– Известно ли тебе, что это снадобье является причиной кошмаров у людей?
– Что ты говоришь, Ноим? — изумился я. — О каких кошмарах ты говоришь? Я ничего не знаю!
– Теперь ты знаешь! После того как мы разделили с тобой это дьявольское зелье, в течение нескольких недель я просыпался каждое утро в холодном поту. Мне тогда казалось, что я схожу с ума.
– И что же ты видел в кошмарах?
– Страшные вещи! Когти. Чудовища. Ощущение, что ты не знаешь, кто ты. Какие-то обрывки мыслей разных людей, переплетающиеся с собственными мыслями.
Он отхлебнул из бокала вина:
– Позволь тебя спросить, Кинналл. Ты принимаешь порошок ради удовольствия?
– Нет. Ради знания.
– Знания чего?
– Знания о себе и о других!
– В таком случае, лучше невежество, — он вздрогнул. — Ты знаешь, Кинналл, твой побратим никогда не был слишком набожным. Он богохульствовал, он показывал исповедникам язык, он смеялся над легендами о богах, не так ли? И с помощью этой дряни ты едва не сделал его верующим, Кинналл!
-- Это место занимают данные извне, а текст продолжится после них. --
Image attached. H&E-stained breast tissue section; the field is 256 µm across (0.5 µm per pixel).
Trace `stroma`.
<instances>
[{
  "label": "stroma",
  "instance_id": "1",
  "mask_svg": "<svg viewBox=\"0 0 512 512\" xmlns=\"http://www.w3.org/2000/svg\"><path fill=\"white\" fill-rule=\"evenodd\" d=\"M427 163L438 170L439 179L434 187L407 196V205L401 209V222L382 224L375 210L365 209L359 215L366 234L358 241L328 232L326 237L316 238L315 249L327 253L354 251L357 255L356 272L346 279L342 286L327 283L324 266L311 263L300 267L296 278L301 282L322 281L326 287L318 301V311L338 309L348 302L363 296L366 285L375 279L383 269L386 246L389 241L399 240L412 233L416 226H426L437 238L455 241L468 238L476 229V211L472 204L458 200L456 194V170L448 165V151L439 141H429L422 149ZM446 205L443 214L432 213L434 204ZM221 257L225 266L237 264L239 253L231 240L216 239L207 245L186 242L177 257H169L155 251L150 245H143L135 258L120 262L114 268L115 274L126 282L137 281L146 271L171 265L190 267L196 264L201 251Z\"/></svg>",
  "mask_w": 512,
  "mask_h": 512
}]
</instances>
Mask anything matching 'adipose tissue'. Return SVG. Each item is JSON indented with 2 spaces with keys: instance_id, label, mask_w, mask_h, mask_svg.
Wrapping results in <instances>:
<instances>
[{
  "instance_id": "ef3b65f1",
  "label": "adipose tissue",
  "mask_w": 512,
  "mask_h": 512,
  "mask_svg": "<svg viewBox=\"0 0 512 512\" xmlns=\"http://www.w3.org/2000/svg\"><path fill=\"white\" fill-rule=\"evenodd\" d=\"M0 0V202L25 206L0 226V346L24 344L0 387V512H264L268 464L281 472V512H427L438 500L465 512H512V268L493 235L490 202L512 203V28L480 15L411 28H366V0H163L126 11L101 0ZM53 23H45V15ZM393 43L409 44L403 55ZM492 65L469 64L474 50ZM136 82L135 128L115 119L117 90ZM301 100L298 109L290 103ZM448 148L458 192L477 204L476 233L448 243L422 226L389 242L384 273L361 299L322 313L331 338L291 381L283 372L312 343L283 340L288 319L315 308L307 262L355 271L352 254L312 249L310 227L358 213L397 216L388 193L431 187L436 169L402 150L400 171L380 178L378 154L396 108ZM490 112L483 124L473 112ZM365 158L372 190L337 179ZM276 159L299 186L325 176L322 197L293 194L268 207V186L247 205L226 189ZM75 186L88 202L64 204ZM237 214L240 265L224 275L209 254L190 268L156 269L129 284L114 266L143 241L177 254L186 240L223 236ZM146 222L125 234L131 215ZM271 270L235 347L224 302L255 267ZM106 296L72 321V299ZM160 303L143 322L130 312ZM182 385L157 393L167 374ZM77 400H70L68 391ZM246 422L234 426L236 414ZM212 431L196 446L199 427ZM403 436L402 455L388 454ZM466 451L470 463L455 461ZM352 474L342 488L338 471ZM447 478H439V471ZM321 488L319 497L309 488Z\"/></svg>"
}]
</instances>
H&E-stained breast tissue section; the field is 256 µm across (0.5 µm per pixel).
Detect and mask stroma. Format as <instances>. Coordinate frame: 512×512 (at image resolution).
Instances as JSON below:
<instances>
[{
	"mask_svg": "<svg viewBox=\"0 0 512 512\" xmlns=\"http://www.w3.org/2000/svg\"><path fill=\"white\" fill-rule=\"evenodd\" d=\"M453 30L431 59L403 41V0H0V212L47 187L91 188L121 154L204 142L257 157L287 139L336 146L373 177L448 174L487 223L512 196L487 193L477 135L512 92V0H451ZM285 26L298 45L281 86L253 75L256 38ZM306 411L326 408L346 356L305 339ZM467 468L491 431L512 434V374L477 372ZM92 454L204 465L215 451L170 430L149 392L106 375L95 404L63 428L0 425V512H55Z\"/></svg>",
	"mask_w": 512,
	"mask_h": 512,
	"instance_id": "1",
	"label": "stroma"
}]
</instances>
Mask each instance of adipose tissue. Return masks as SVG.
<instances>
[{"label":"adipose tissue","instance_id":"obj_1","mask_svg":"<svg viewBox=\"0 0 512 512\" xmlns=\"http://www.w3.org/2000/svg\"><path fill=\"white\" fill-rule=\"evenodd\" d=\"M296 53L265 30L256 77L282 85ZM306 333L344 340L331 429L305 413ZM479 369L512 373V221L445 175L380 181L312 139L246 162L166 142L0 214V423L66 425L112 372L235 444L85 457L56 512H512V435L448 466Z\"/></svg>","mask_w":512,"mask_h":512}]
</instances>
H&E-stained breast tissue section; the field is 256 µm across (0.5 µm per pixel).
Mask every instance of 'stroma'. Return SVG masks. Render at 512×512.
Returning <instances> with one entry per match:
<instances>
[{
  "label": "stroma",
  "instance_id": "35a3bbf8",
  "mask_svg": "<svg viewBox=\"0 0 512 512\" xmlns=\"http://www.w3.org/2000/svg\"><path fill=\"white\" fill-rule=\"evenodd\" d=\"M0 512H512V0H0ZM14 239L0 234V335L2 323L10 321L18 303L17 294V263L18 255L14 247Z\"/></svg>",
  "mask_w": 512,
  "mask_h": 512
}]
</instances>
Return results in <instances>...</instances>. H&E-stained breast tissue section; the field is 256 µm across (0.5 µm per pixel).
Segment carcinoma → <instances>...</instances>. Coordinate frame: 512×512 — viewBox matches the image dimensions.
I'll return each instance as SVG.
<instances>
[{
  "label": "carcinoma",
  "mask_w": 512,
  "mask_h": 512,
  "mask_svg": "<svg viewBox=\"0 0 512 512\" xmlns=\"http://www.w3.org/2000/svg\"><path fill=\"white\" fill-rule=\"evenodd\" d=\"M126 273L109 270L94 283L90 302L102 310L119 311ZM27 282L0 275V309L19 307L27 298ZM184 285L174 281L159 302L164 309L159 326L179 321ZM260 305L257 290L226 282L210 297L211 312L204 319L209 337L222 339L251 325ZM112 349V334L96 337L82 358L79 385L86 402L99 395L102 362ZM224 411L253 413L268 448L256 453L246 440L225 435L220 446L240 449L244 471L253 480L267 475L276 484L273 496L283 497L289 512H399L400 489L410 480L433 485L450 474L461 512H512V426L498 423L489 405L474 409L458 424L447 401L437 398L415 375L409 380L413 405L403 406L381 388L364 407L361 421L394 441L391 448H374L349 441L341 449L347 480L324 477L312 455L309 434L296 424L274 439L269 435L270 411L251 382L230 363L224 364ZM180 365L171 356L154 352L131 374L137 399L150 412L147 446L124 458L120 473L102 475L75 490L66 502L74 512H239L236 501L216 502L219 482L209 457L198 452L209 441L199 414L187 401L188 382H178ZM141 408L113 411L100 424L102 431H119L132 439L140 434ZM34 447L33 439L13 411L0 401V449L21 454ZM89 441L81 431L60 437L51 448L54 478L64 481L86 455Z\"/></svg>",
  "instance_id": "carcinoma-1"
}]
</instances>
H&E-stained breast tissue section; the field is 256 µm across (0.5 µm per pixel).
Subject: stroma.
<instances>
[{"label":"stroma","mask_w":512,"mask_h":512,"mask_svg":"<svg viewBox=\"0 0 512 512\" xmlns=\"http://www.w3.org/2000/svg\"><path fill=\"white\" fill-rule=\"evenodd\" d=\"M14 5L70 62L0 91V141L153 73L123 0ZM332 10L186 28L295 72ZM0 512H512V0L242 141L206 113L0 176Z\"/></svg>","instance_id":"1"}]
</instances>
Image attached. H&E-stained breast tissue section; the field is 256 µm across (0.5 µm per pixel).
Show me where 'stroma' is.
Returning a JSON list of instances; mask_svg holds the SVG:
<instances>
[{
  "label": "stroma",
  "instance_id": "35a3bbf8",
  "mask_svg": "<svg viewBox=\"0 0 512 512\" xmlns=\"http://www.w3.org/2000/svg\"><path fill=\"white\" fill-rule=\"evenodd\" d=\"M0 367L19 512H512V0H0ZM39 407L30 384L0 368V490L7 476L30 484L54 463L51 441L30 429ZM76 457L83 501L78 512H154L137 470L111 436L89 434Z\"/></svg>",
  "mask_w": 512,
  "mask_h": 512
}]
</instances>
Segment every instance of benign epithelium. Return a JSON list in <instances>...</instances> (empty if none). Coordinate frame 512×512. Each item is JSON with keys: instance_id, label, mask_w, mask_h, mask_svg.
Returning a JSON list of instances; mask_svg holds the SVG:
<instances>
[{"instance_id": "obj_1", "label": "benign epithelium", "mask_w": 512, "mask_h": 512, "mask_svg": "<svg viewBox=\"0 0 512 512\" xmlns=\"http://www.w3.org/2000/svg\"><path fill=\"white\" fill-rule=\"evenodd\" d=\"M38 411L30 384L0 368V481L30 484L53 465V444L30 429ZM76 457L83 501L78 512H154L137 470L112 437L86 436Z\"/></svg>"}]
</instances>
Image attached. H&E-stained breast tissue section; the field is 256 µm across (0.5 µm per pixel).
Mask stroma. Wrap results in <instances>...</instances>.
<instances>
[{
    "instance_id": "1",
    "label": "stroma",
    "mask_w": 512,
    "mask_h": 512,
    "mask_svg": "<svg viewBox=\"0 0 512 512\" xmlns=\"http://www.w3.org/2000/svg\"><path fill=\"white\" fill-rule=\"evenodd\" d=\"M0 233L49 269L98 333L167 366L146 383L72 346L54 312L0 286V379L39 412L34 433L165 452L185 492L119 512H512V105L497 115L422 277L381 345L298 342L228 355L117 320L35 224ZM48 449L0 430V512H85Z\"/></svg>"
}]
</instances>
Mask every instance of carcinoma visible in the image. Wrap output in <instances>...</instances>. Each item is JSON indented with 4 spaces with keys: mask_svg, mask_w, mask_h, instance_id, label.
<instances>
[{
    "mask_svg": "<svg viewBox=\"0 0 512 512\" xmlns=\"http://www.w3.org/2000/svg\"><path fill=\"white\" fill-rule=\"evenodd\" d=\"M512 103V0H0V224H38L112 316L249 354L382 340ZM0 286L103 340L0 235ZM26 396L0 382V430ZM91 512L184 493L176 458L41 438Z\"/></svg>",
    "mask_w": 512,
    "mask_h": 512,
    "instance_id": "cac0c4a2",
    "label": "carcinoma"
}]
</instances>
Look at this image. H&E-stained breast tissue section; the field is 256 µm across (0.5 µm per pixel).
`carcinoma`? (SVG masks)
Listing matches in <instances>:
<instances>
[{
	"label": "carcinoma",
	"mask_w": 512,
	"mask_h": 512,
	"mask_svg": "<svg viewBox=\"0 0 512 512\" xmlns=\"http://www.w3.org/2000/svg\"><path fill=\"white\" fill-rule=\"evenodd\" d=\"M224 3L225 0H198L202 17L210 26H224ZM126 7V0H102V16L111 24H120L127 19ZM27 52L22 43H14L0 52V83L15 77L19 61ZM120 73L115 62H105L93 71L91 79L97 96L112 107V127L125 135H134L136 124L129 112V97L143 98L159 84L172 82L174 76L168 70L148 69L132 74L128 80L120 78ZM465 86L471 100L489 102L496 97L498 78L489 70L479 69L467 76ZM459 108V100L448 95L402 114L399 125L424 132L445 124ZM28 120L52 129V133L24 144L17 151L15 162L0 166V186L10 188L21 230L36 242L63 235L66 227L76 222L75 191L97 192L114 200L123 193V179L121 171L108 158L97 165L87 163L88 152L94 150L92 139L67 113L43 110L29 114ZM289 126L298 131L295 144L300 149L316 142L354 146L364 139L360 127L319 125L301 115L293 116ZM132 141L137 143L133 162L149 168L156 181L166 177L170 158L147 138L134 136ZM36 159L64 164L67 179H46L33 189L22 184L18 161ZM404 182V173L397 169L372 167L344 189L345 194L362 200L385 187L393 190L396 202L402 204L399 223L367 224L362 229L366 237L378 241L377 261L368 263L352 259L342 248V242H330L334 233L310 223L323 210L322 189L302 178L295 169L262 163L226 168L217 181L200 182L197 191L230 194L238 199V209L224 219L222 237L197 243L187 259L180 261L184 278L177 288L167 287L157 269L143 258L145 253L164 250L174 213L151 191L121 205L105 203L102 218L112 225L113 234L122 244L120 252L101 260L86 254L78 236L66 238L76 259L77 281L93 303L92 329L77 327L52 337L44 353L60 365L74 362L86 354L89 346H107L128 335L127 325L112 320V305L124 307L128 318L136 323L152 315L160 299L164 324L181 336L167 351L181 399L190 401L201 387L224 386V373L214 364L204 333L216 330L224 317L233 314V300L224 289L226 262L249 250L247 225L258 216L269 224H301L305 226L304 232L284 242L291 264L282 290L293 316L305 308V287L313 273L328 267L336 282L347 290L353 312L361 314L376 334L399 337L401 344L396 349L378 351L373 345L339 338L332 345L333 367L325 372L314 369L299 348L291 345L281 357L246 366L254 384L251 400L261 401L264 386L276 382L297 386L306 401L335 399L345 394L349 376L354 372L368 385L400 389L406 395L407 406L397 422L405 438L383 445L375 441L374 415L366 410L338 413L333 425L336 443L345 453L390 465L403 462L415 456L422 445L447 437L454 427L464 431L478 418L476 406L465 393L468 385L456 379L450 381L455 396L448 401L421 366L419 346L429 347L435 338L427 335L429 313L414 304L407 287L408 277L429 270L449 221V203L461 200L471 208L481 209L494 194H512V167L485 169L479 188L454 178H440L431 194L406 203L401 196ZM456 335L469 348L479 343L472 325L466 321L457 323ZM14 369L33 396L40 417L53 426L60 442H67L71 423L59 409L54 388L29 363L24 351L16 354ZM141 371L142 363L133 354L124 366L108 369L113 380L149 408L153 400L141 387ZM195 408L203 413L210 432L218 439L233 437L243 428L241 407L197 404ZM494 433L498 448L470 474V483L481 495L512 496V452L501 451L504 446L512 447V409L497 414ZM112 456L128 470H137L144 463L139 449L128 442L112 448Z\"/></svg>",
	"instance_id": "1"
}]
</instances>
Страх перед тем, что открывает разум, страшно знать, что нет никакой защиты, что могут проникнуть прямо к тебе в душу и сам ты можешь сделать это. Такой страх невозможно перенести.
– Невозможно для тебя, — сказал я, — другие же только и мечтают повторить общение.
– Кажется, было бы лучше для всех придерживаться Завета, — голос Ноима звучал твердо. — Личность священна. Душа является собственностью только ее владельца. Обнажать ее — грязное удовольствие.
– Не обнажать, а делиться ею!
– Что, так лучше звучит? — уголки рта Ноима изогнулись в скептической улыбке. — Что ж, хорошо. Весьма грязное удовольствие делиться ею, Кинналл. Даже несмотря на то, что мы побратимы. Когда мы расстались, у меня было такое чувство, будто я весь изгажен. Пыль и грязь на душе. Ты хочешь, чтобы это случилось с каждым? Чтобы каждый из нас испытывал чувство вины?
– Здесь не может быть такого чувства, Ноим, — вскричал я. — Отдаешь, воспринимаешь. После этого чувствуешь себя лучше и чище!
– Грязнее!
– Человек становится более сильным, более участливым к другим. Поговори с теми, кто испытал это, — предложил я.
– Конечно. Когда они будут потоком литься из Маннерана, эти безземельные беглецы, тогда можно будет спросить у них о красоте и чудесах самообнажения, извини меня, единения.
Я видел муку в его взгляде. Он все еще хотел любить меня, но шумарское снадобье показало ему такое о себе и, возможно, обо мне, что заставляло его ненавидеть человека, давшего ему это зелье. Ноим был одним из тех, кому необходимы стены. Я не понял тогда этого. Что же я натворил, превратив своего побратима в своего врага? Если бы могли еще раз попробовать это снадобье, может быть, для него это стало ясным. Но нет, надежды на это не было. Ноим напуган взглядом внутрь себя. Я превратил своего богохульствующего побратима в ярого приверженца Завета. Теперь я уже ничего не мог изменить.
После некоторого раздумья Ноим произнес:
– Нужно кое-что попросить у тебя, Кинналл.
– Все что угодно!
– Нехорошо чем-то ограничивать гостя. Но если ты привез с собой хоть грамм этой гадости, если ты прячешь ее где-нибудь у себя — выбрось все, что есть, понятно? Его не должно быть в этом доме! Тебе понятно, Кинналл? Выбрось и можешь об этом мне не говорить!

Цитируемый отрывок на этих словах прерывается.